Showing posts with label hostages. Show all posts
Showing posts with label hostages. Show all posts

Wednesday, February 6, 2008

Fillings


Dental countdown:

4. Juicy stuff from re: The Auditors on SocGen.

Latest news out of France has Finance Minister Christine's Lagarde's report saying that in addition to controls being lax, (duh!), someone who understand the controls should have never been able to be a trader.
With all due respect to Ms. Lagarde, this is ridiculous. Just look at their annual report. They've got "controls" up the wazoo...This is a lame, puppy-dog, excuse.
It's the management, stupid!
Schweet.

3. On the local front, an unhappy IT laborer hacks into bosses e-mail, sends naughty messages.
The affidavit says that Das told Southerland he was holding the Web site hostage until he received his paycheck. Though Southerland said that checks weren’t being dispersed until the following week, Das hacked into Southerland’s e-mail account and sent e-mails to Southerland’s clients and family defaming the company, according to the affidavit.
One of the hostage servers was a database for a site called Rotten Neighbors, where you can be a neighborhood fussbudget without putting on your slippers and yelling at passing cars in your driveway. Such an operation may not provide a gruntle-rich environment that would provide the last paycheck patience that is in such short supply nowadays.

2. And if we learned anything from SocGen, we learned that misbehaving employees are not always motivated by greed, as local community radio KOOP learned recently as they were arsonized. Like French bankers, they were SHOCKED that a buzz kill playlist would lead to wanton destruction of assets.

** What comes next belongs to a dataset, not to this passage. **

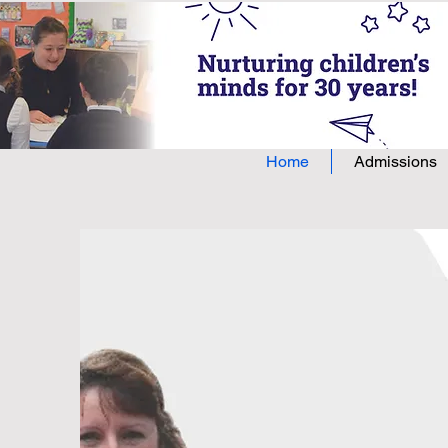
Home
Admissions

1. From toohotfortnr, this article identifies scooters as weapons of insurgency. Have we learned nothing?

Friday, January 5, 2007

Hostage as Asset


Reading Two Wheels Through Terror by Glen Heggstad.
A cracking adventure story of
the author's attempt to ride his KLR 650 from his home in Palm Springs
to Tierra Del Fuego and back. I'm not yet finished, but have completed
the chapters that relate his trip from Bogota to Medellin with a side excursion through the countryside courtesy the Ejercito Liberacion
Nacional, a notorious and merciless Colombian guerilla outfit.

Heggstad has to make some tough risk assessment decisions during the
course of the ordeal. Maybe there's a lesson here, maybe not.

The Risk of Riding from Bogota to Medellin
Heggsted mentions his inability to get any reliable information on the
condition of the roads despite talking to locals and reading the papers.
He saddles up his Kawasaki, and presses on. After the pavement ends, he
is pulled over at a ELN roadblock and taken hostage.
The risk issue? Haggstad, by nature of the fact he's riding a
motorcycle through Colombia, has a healthy appetite for risk. These
risks he largely mitigates through his personal toughness, experience
and cunning. He is aware that he is riding into an area of high
frequency, high impact risk. So he gets pulled over by a couple dozen
men dressed in black carrying rifles.
Hostage as Asset
The more interesting dynamic is between hostage-takers and hostage. As a hostage taker, the hostage is your primary asset. It decreases in worth if damaged beyond repair, or if destroyed. At the same time, the hostage is at the same time your principal threat actor. Hostages will make every effort to escape your control.
As a hostage, your primary asset is the same as your adversary's - your own health and well-being. However, you are primarily focussed on changing your situation, i.e., no longer being a hostage. Heggstad seek attempts to escape, gain information, and persevere until the opportunity arises for his escape. However, it isn't until he realizes that the primary asset the ELN is willing to protect is in his control. So he sabotages his own health and effects his deliverance from his captors.

There's a privacy corollary here somewhere, where corporations, information brokers, and credit bureaus are information kidnappers, and your personal information is the hostage. You are the asset, and the healthier you are the happier the kidnappers. These institutions are not aways working in your best interest However, there isn't the "sticking a key in your nose until you bleed and enter a hunger strike and you get a mule ride to the Red Cross" sort of way out for the private individual.

I probably need to think on this more.